» **Source passage**:

..............................

Matrix/Vector Derivative

Solution 1:

Think of when you compute the derivative with $n = 1$ : you get $(x-\mu)^{\top} \Sigma (x-\mu) = \sigma (x-\mu)^2$ for some constant $\sigma$ representing the matrix, thus derivative with respect to $\mu$ gives $2 \sigma(\mu-x)$. This is what happens in dimension $n$ : the derivative of this function is the gradient seen as a function of $\mu$. Write $x = (x_1, \dots, x_n)$, $\mu = (\mu_1, \dots, \mu_n)$ and $\Sigma = (\sigma_{ij})$. Then $$ f(\mu) = (x-\mu)^{\top} \Sigma (x-\mu) = \sum_{i=1}^n \sum_{j=1}^n (x_i - \mu_i)(x_j - \mu_j)\sigma_{ij}. $$ Computing partial derivatives, say, with respect to the $k^{\text{th}}$ variable, with $1 \le k \le n$, you get $$\begin{align*} \frac{\partial f}{\partial\mu_{k}} &= \sum_{i=1}^n \sum_{j=1}^n \left( -\delta_{ik} (x_j - \mu_j) \sigma_{ij} \right) + \left( (x_i -\mu_i) (-\delta_{jk}) \sigma_{ij} \right)\\ &= \sum_{j=1}^n (\mu_j - x_j) \sigma_{kj} + \sum_{i=1}^n (\mu_i - x_i) \sigma_{ik}, \end{align*}$$ where $\delta_{ij} = 0$ if $i \neq j$ and $1$ if $i=j$. If you look at the vector $\nabla f = \left( \frac{ \partial f}{\partial \mu_1} , \dots, \frac{ \partial f}{\partial \mu_n}\right)$, you see that its components are precisely those of the vector $\Sigma(\mu-x) + \Sigma^{\top} (\mu-x)$. If the matrix $A$ is symmetric, you get $2\Sigma(\mu-x)$.

..............................

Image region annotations
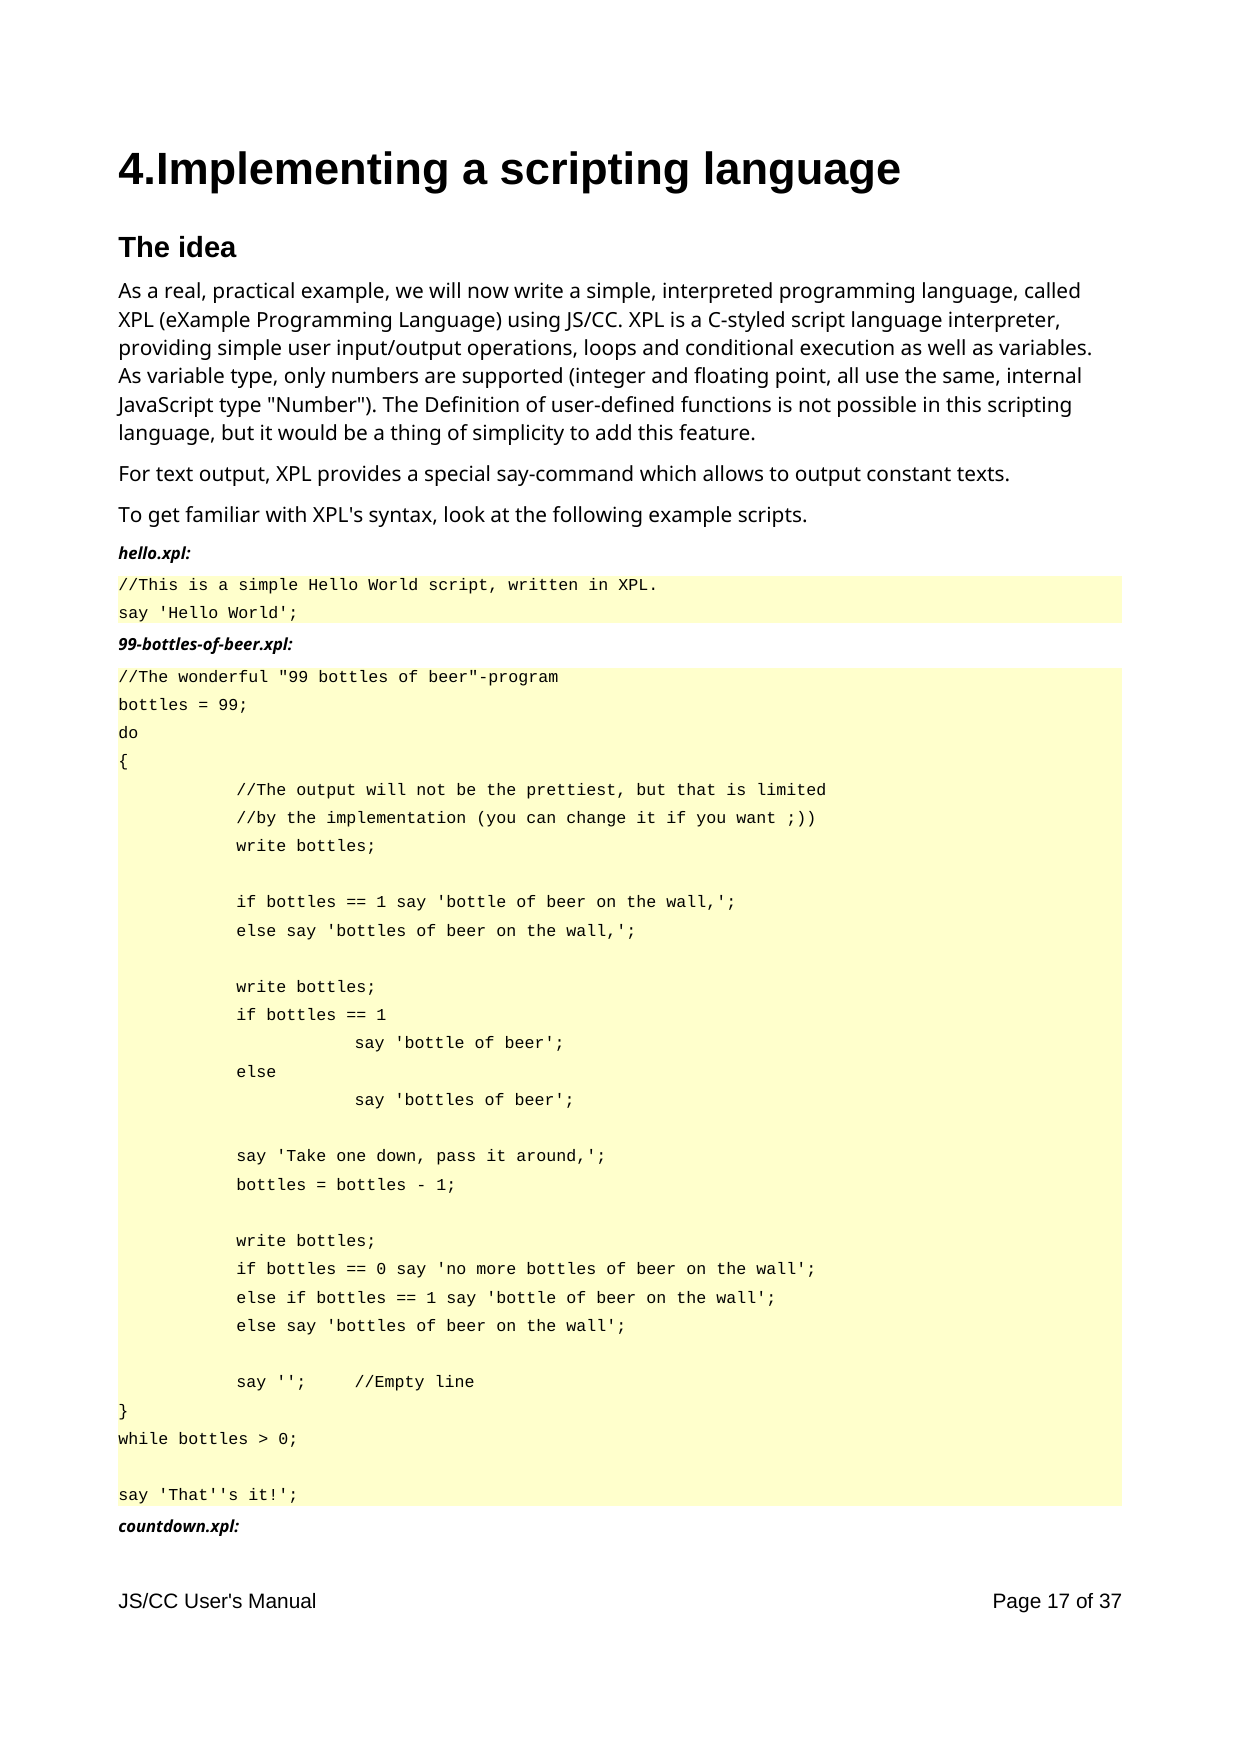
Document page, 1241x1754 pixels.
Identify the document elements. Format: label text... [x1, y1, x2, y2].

text say 'Hello World'; [118, 605, 1122, 623]
text else say 'bottles of beer on the wall,'; [118, 922, 1122, 941]
text //This is a simple Hello World script, written in XPL. [118, 576, 1122, 595]
text { [118, 753, 1122, 772]
text bottles = bottles - 1; [118, 1176, 1122, 1195]
text else say 'bottles of beer on the wall'; [118, 1317, 1122, 1336]
text say 'bottle of beer'; [118, 1035, 1122, 1054]
text As a real, practical example, we will now write a simple, interpreted programming language, called XPL (eXample Programming Language) using JS/CC. XPL is a C-styled script language interpreter, providing simple user input/output operations, loops and conditional execution as well as variables. As variable type, only numbers are supported (integer and floating point, all use the same, internal JavaScript type "Number"). The Definition of user-defined functions is not possible in this scripting language, but it would be a thing of simplicity to add this feature. [118, 276, 1122, 447]
text say 'That''s it!'; [118, 1487, 1122, 1506]
text write bottles; [118, 979, 1122, 997]
text For text output, XPL provides a special say-command which allows to output constant texts. [118, 459, 1122, 488]
text } [118, 1402, 1122, 1421]
text say 'bottles of beer'; [118, 1092, 1122, 1110]
text write bottles; [118, 837, 1122, 884]
text if bottles == 0 say 'no more bottles of beer on the wall'; [118, 1261, 1122, 1280]
text write bottles; [118, 1233, 1122, 1252]
text else [118, 1063, 1122, 1082]
text hello.xpl: [118, 541, 1122, 564]
text //The wonderful "99 bottles of beer"-program [118, 668, 1122, 687]
subtitle The idea [118, 231, 1122, 264]
text //by the implementation (you can change it if you want ;)) [118, 809, 1122, 828]
text else if bottles == 1 say 'bottle of beer on the wall'; [118, 1289, 1122, 1308]
text if bottles == 1 [118, 1007, 1122, 1026]
text while bottles > 0; [118, 1430, 1122, 1449]
text countdown.xpl: [118, 1515, 1122, 1538]
text say ''; //Empty line [118, 1374, 1122, 1393]
text 99-bottles-of-beer.xpl: [118, 633, 1122, 656]
text bottles = 99; [118, 696, 1122, 715]
text if bottles == 1 say 'bottle of beer on the wall,'; [118, 894, 1122, 913]
text //The output will not be the prettiest, but that is limited [118, 781, 1122, 800]
subtitle Implementing a scripting language [118, 143, 1122, 194]
text say 'Take one down, pass it around,'; [118, 1148, 1122, 1167]
text do [118, 724, 1122, 743]
text To get familiar with XPL's syntax, look at the following example scripts. [118, 500, 1122, 529]
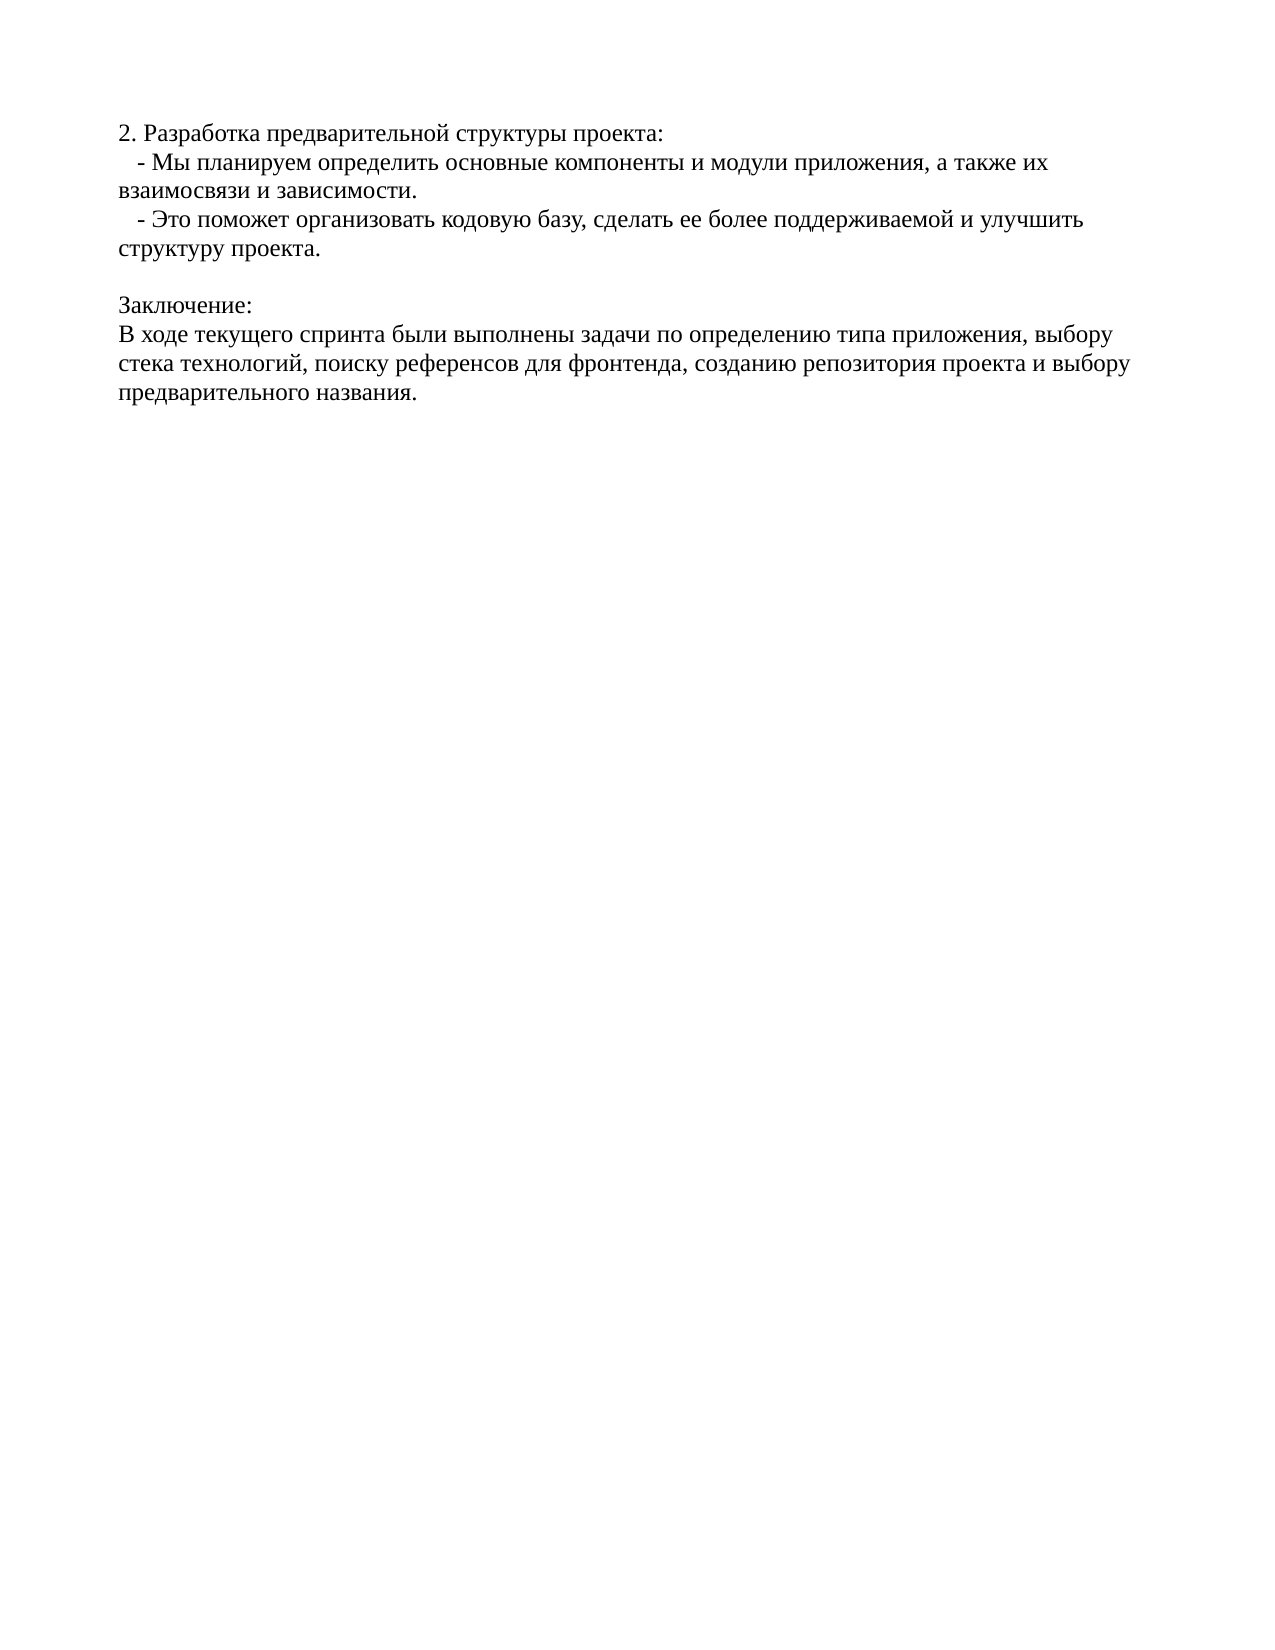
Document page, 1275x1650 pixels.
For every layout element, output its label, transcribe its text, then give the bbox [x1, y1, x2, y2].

text В ходе текущего спринта были выполнены задачи по определению типа приложения, выбору стека технологий, поиску референсов для фронтенда, созданию репозитория проекта и выбору предварительного названия. [118, 319, 1157, 406]
text - Это поможет организовать кодовую базу, сделать ее более поддерживаемой и улучшить структуру проекта. [118, 204, 1157, 262]
text - Мы планируем определить основные компоненты и модули приложения, а также их взаимосвязи и зависимости. [118, 147, 1157, 204]
text 2. Разработка предварительной структуры проекта: [118, 118, 1157, 147]
text Заключение: [118, 291, 1157, 319]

..............................

» **Required actions**:
1. Answer these questions about the matrix derivative passage:
(a) In the case n = 1, what does the derivative with respect to μ give?
(b) What value does δ_ij take when i ≠ j?
(c) Which vector has components matching those of ∇f?
2. Retype the records from their first line through the line containing "Identify the document", without the picture.
The text and the records have no connection to each other.

» **Exercise results**:
1.
(a) 2σ(μ − x)
(b) 0
(c) Σ(μ − x) + Σᵀ(μ − x)

2.
Document page, 1241x1754 pixels.
Identify the document elements. Format: label text... [x1, y1, x2, y2].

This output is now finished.